技術にたずさわる方々にとって技術文書の作成は,開発・製造あるいは顧客対応とともに重要な業務の一つと言えます.技術文書の良否が企業の効率あるいは利益にもかかわる場合もあります.技術系企業にとって「読者に的確に伝わる技術文書をむだな時間をかけずに作成すること」は重要な課題です.
報告文書(試験報告,調査報告など)は,さまざまな業務の区切りとして作成され,かつ新たな業務の基盤となる重要な技術文書です.しかし,報告の要点あるいは具体事項が埋もれてしまって明確に伝わらない報告文書では,報告者が知りえた重要な事実も企業で有効に活用されなくなってしまいます.

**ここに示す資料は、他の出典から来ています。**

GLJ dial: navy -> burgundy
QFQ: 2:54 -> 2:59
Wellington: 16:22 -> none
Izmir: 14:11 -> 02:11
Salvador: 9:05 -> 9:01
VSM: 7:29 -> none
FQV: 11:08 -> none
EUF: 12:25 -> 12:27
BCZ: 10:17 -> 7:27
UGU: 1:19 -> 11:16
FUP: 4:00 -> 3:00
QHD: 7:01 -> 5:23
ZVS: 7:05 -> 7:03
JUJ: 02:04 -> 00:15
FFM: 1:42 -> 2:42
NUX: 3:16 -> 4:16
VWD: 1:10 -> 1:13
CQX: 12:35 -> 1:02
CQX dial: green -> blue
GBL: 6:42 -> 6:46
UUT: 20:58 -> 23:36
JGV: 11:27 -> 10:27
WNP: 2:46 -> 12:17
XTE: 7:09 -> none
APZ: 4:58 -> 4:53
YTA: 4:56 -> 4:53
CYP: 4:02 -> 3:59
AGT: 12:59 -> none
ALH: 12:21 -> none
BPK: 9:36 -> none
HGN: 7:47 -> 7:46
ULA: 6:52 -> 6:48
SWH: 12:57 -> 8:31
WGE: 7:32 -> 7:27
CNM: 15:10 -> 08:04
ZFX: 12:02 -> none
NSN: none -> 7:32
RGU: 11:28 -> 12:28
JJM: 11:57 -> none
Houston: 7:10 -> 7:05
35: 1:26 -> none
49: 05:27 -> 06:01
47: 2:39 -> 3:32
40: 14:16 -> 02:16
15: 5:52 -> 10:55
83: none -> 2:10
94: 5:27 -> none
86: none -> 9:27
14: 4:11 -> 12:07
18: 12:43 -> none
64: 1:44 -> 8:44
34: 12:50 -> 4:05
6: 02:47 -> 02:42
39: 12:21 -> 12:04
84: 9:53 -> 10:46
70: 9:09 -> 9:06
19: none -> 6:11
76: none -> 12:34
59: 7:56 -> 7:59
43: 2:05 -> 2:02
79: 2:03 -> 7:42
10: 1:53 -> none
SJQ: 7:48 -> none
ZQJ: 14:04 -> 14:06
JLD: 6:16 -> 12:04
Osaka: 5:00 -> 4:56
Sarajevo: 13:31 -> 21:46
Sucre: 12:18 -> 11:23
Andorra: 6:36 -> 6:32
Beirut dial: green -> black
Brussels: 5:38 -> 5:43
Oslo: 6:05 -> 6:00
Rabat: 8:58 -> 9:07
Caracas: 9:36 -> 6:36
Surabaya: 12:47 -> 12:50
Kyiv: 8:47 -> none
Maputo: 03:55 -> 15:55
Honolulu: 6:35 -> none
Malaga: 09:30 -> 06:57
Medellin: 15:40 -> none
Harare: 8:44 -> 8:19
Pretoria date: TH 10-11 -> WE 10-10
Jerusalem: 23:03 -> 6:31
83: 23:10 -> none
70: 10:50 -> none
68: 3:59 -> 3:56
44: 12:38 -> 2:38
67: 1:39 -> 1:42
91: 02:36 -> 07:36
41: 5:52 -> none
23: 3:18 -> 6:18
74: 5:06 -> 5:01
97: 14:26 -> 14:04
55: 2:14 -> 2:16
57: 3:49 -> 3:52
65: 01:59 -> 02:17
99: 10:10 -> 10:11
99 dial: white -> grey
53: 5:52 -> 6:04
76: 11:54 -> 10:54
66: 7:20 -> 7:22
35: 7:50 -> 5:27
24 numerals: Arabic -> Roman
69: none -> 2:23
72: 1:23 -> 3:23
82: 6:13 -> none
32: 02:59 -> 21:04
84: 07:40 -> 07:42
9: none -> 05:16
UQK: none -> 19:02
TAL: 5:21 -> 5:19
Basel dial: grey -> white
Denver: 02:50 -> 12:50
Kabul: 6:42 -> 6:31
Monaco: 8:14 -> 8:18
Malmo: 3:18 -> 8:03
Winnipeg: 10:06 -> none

本セミナーでは,数ページの試験報告を基本に簡略な報告文書あるいは数十ページ規模の調査報告を作成する場合を想定し,テクニカルライティング(技術文書を作成するための知識と手法の体系)の構成に沿って,「要点が明確な報告文書」を作成するための見出し構成の考え方,段落の表し方,箇条書き,表あるいは図の効果的な使い方に加え,文書品質の向上と執筆の効率化につながるさまざまな手法とチェックポイントを事例で解説します.